- Exercise materials:
⁂

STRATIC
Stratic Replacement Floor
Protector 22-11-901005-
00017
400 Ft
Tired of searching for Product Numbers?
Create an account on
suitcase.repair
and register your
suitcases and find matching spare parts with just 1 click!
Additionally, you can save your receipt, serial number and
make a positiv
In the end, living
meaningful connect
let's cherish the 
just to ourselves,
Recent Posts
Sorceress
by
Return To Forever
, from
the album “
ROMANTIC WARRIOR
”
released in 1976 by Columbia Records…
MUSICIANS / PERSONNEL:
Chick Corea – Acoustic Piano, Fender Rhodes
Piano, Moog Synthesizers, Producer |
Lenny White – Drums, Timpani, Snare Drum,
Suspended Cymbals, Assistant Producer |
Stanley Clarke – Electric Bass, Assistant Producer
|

⁂

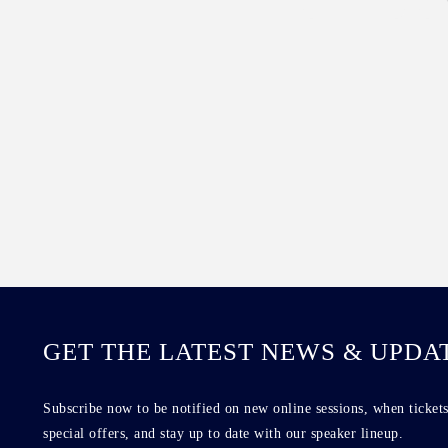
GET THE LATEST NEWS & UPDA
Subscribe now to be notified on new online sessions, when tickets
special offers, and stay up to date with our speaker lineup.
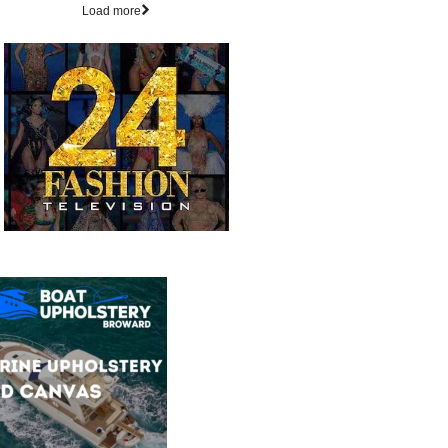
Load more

⁂

- Problem statement: The answer must be a single number: the count of lines in the listing that hold the string "with".

- Result below: 2